После двух или трех часов беспрерывного полосканья своих волос Зеила идет к могиле Дукмора, обнимает ее, прижимается к ней лицом, покрывает волосами и остается так, безмолвно и неподвижно, до тех пор, пока которая-нибудь из ее названых матерей придет взять ее и отвесть домой. Без малейшего сопротивления она повинуется и идет послушно за тою, которая придет сказать ей: «Полно, Зеила, пойдем в деревню — тебя ждут».

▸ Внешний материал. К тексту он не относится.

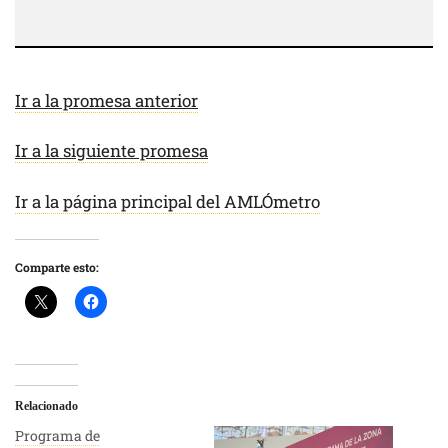
Ir a la promesa anterior
Ir a la siguiente promesa
Ir a la página principal del AMLÓmetro
Comparte esto:
Relacionado
Programa de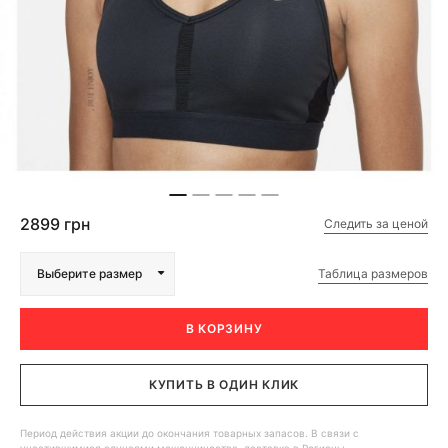
2899 грн
Следить за ценой
Таблица размеров
Выберите размер
В КОРЗИНУ
КУПИТЬ В ОДИН КЛИК
Период действия акции до окончания товарных запасов. В связи с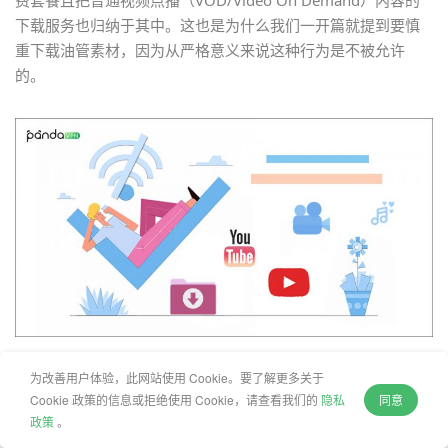
费套餐且把普通视频点播（VOD/Video On Demand）内容的
下载服务也归纳于其中。这也是为什么我们一开篇就提到要慎
重下载油管素材，因为从严格意义来说这种行为是不被允许
的。
其次是站在
广告收益
的角度，我们都知道普通免费视频分享平
为改善用户体验，此网站使用 Cookie。要了解更多关于
Cookie 政策的信息或拒绝使用 Cookie，请查看我们的
隐私
同意
台的主要收益均来自视频广告（虽然市面上也有很多
YouTube
政策
。
去广告
工具，但使用并不普遍），如果视频可以直接被下载到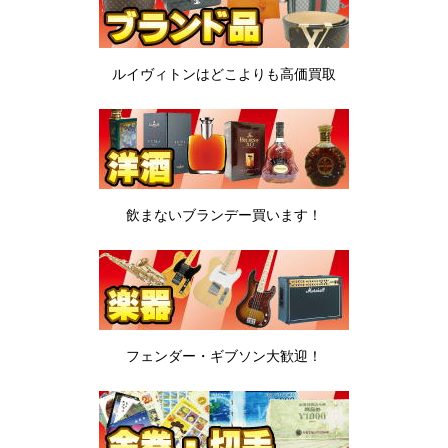
ルイヴィトンは
どこよりも高価買取
飲まないブランデー
買います！
フェンダー・ギブソン
大歓迎！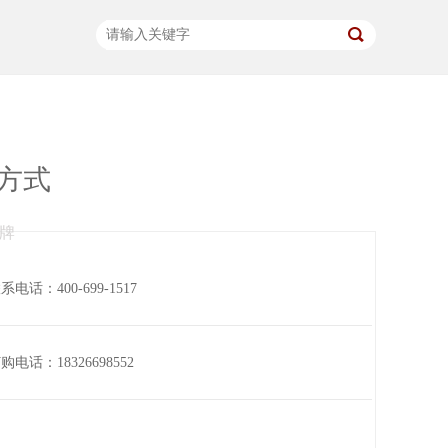
方式
牌
系电话：400-699-1517
订购电话
：18326698552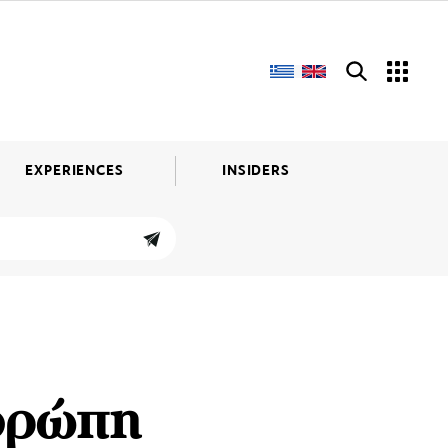
EXPERIENCES
INSIDERS
Ευρώπη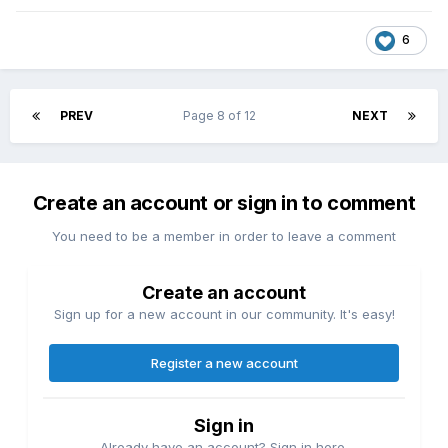
6
PREV
Page 8 of 12
NEXT
Create an account or sign in to comment
You need to be a member in order to leave a comment
Create an account
Sign up for a new account in our community. It's easy!
Register a new account
Sign in
Already have an account? Sign in here.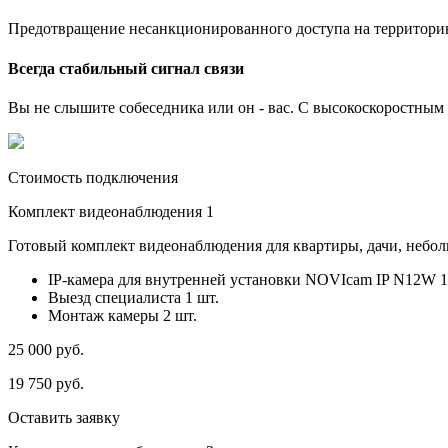
Предотвращение несанкционированного доступа на территори
Всегда стабильный сигнал связи
Вы не слышите собеседника или он - вас. С высокоскоростным и
Стоимость подключения
Комплект видеонаблюдения 1
Готовый комплект видеонаблюдения для квартиры, дачи, небо
IP-камера для внутренней установки NOVIcam IP N12W 1
Выезд специалиста 1 шт.
Монтаж камеры 2 шт.
25 000
руб.
19 750
руб.
Оставить заявку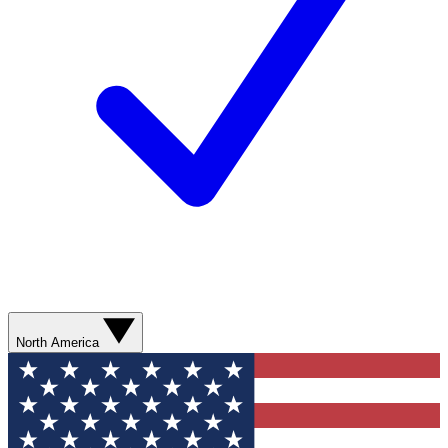
North America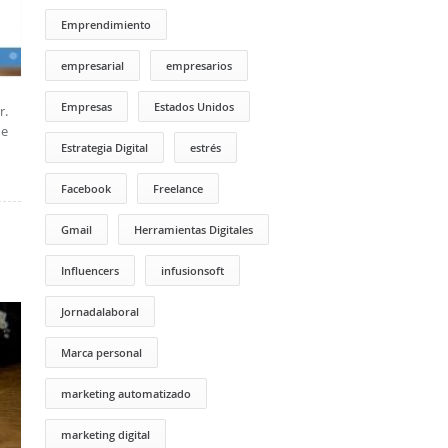
Emprendimiento
empresarial
empresarios
Empresas
Estados Unidos
r.
ue
Estrategia Digital
estrés
Facebook
Freelance
Gmail
Herramientas Digitales
Influencers
infusionsoft
Jornadalaboral
Marca personal
marketing automatizado
marketing digital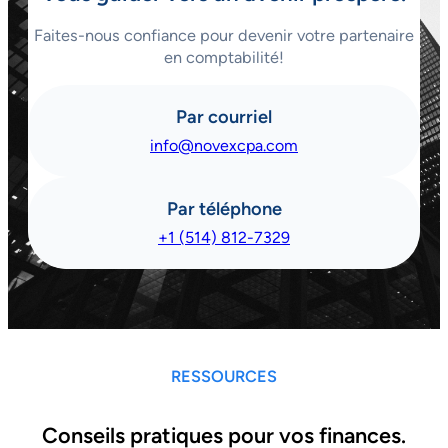
Faites-nous confiance pour devenir votre partenaire
en comptabilité!
Par courriel
info@novexcpa.com
Par téléphone
+1 (514) 812-7329
RESSOURCES
Conseils pratiques pour vos finances.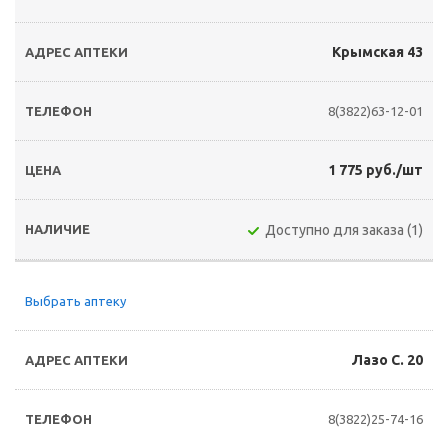
Крымская 43
8(3822)63-12-01
1 775 руб./шт
Доступно для заказа (1)
Выбрать аптеку
Лазо С. 20
8(3822)25-74-16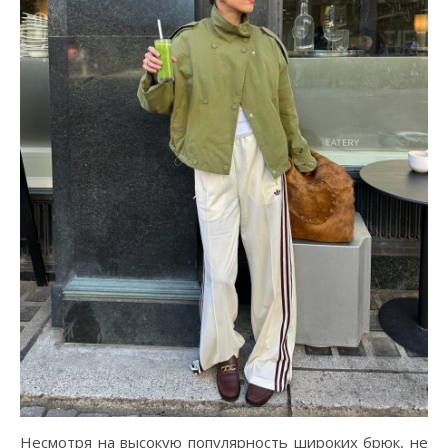
Несмотря на высокую популярность широких брюк, не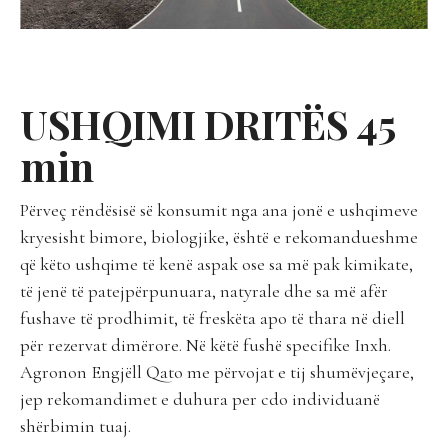
USHQIMI DRITËS 45
min
Përveç rëndësisë së konsumit nga ana jonë e ushqimeve
kryesisht bimore, biologjike, është e rekomandueshme
që këto ushqime të kenë aspak ose sa më pak kimikate,
të jenë të patejpërpunuara, natyrale dhe sa më afër
fushave të prodhimit, të freskëta apo të thara në diell
për rezervat dimërore. Në këtë fushë specifike Inxh.
Agronon Engjëll Qato me përvojat e tij shumëvjeçare,
jep rekomandimet e duhura per cdo individuanë
shërbimin tuaj.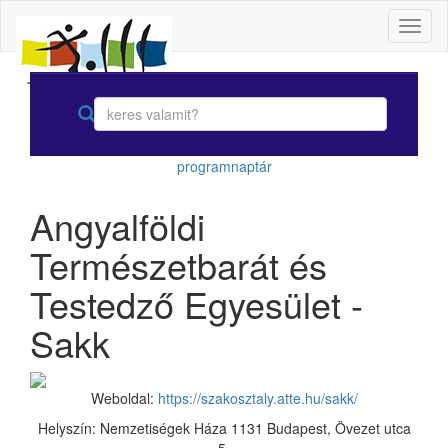
Toggl
naviga
programnaptár
Angyalföldi
Természetbarát és
Testedző Egyesület -
Sakk
Weboldal:
https://szakosztaly.atte.hu/sakk/
Helyszín: Nemzetiségek Háza 1131 Budapest, Övezet utca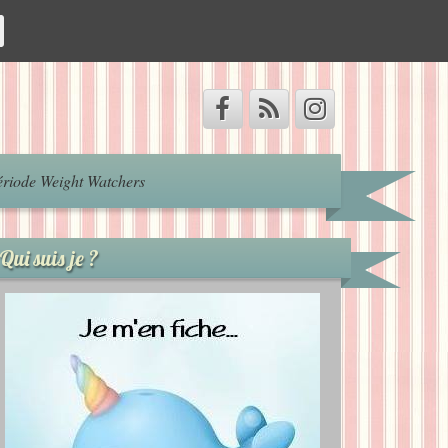
riode Weight Watchers
Qui suis je ?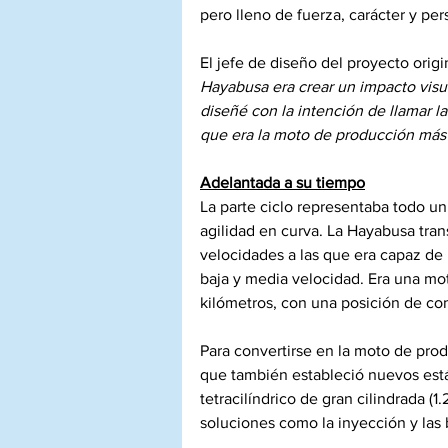
pero lleno de fuerza, carácter y per
El jefe de diseño del proyecto origi
Hayabusa era crear un impacto visua
diseñé con la intención de llamar l
que era la moto de producción más
Adelantada a su tiempo
La parte ciclo representaba todo un
agilidad en curva. La Hayabusa tran
velocidades a las que era capaz de 
baja y media velocidad. Era una mot
kilómetros, con una posición de c
Para convertirse en la moto de pro
que también estableció nuevos está
tetracilíndrico de gran cilindrada (
soluciones como la inyección y las 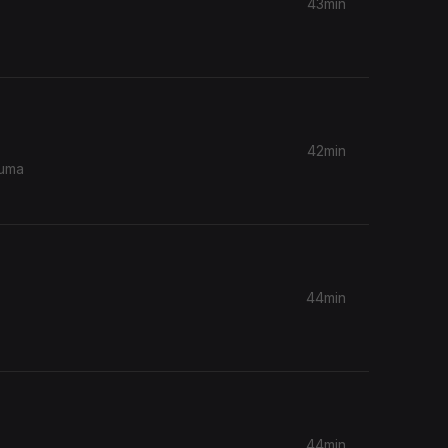
43min
42min
 uma
44min
44min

Зима прекращает все. Зеила остается в избе, не ходит на ключ, не моет волос и никогда не поет своей песни. Тиха, покорна, трудолюбива, она с утра до вечера занимается делом и даже самыми тяжелыми работами; по наружности казалось бы, что она спокойна, но ужасная сухощавость, смертная бледность, всегда потупленный взор и беспрестанное молчание показывают невыразимую тяжесть сердечных мук и близкий конец жизни. Тщетно все женщины, на руках которых она выросла и которые любили ее почти более своих собственных детей, тщетно старались не допускать ее к тяжелым работам: не было на это средства, и они наконец, несмотря на свою простоту, поняли, что терзания души ее превзойдут меру, если она останется хоть на один день в праздности, поняли, что беспрерывное занятие для нее необходимо, и дали ей волю поступать, как она хочет. В первые дни после ее грустного выздоровления они хотели было утешить ее, разговорить, заставить сказать хотя одно слово. «Да успокойся, Зеила, дитя наше! — говорили они, плача и обнимая ее. — Бесценное дитя наше! Скажи нам что-нибудь! Скажи нам, что у тебя болит? Что тебе надобно? Скажи нам хоть слово, дай нам, ради бога, услышать голос твой! Послушайся же нас, Зеила, не мучь так бедных матерей своих!..» Все было бесполезно. На их ласки, слова и плач Зеила отвечала молчанием, томным взором и тем, что прилегала на грудь той из них, которая сидела к ней ближе; последнее делала она машинально, по какому-то темному воспоминанию детской привязанности, которую имела ко всем женщинам деревни, ее воспитавшим, но приметно было, что теперь она не узнавала ни одной из них. Ужасное состояние! Приближение весны делало в ней ощутительную перемену. Глаза и все черты лица оживлялись, наружное спокойствие исчезало; она была в беспрерывном волнении и каком-то нетерпеливом ожидании. На лице ее изображалось иногда чувство радости, кроткого веселья, уверенности в счастии (увы! навсегда минувшем!). Но вдруг вся физиономия ее изменялась; испуг и страдание рисовались в глазах ее и во всех чертах лица — страдание, столь жестокое, что женщины, сидевшие с нею, ломая руки, убегали прочь…
— Боже мой! Вы растерзали мое сердце вашею повестью, но продолжайте, продолжайте, прошу вас, будьте так милостивы и немилостивы вместе!
— Повесть моя приходит к концу. В помешательстве Зеилы было еще одно замечательное обстоятельство. Хотя она зимою никогда не пела своей песни, но всегда болезненно вздрагивала, если слышала кого-нибудь поющего.
— Неужели имел кто-нибудь бесчеловечье петь при ней те слова, которыми она оплакивала свое несчастье?
— Как можно! Нет, да суровые черемисы к тому и неспособны. Но как они поют все одинаково жалобно, вроде какого-то завывания, то немудрено, что который-нибудь из звуков напоминал Зеиле ее песню, а с ней и страшную картину полночи в лесу, смерти, ран, крови, картину ее ужаснейшего злополучия.